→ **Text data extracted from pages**
Content starts

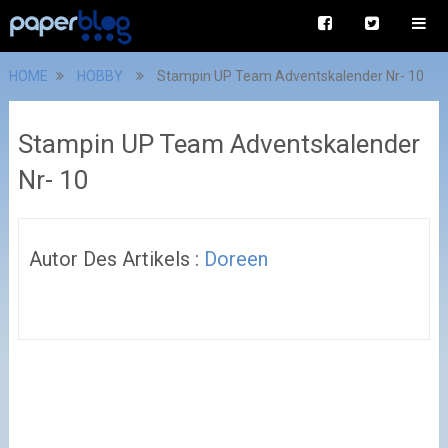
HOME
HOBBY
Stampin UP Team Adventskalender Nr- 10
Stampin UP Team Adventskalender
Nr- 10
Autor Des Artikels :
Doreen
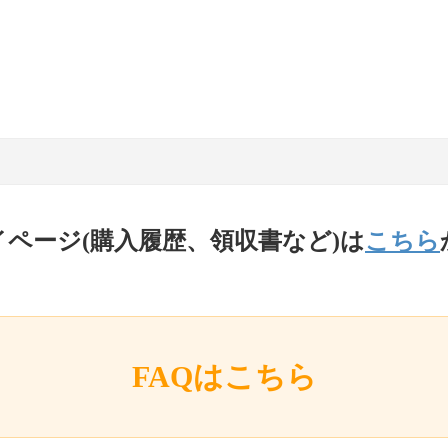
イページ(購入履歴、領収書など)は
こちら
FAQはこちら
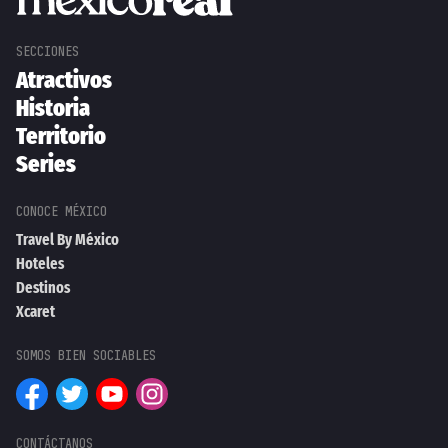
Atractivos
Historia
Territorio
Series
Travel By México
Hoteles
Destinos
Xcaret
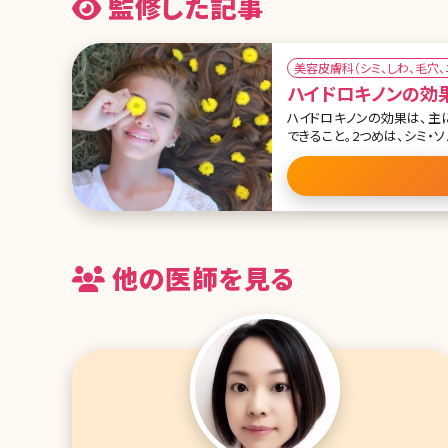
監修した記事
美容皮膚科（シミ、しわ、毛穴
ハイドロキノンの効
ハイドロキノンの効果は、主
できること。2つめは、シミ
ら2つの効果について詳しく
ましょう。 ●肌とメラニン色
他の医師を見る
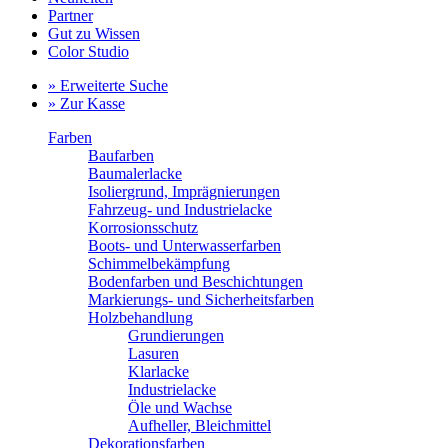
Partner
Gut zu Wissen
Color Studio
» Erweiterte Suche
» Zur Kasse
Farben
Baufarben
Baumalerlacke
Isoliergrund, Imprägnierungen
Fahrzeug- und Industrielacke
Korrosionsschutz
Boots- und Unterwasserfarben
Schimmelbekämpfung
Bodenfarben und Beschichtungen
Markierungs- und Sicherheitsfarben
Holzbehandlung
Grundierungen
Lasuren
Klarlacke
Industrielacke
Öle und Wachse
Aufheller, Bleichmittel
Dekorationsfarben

Content ends

→ **What you have to do**
Retype the text from every row above line for line, without the pictures.

→ **Result of this task**
HOME
HOBBY
Stampin UP Team Adventskalender Nr- 10
Stampin UP Team Adventskalender
Nr- 10
Autor Des Artikels :
Doreen
イページ(購入履歴、領収書など)は
こちら
FAQはこちら
Atractivos
Historia
Territorio
Series
Travel By México
Hoteles
Destinos
Xcaret
監修した記事
美容皮膚科（シミ、しわ、毛穴
ハイドロキノンの効
ハイドロキノンの効果は、主
できること。2つめは、シミ
ら2つの効果について詳しく
ましょう。 ●肌とメラニン色
他の医師を見る
Partner
Gut zu Wissen
Color Studio
» Erweiterte Suche
» Zur Kasse
Farben
Baufarben
Baumalerlacke
Isoliergrund, Imprägnierungen
Fahrzeug- und Industrielacke
Korrosionsschutz
Boots- und Unterwasserfarben
Schimmelbekämpfung
Bodenfarben und Beschichtungen
Markierungs- und Sicherheitsfarben
Holzbehandlung
Grundierungen
Lasuren
Klarlacke
Industrielacke
Öle und Wachse
Aufheller, Bleichmittel
Dekorationsfarben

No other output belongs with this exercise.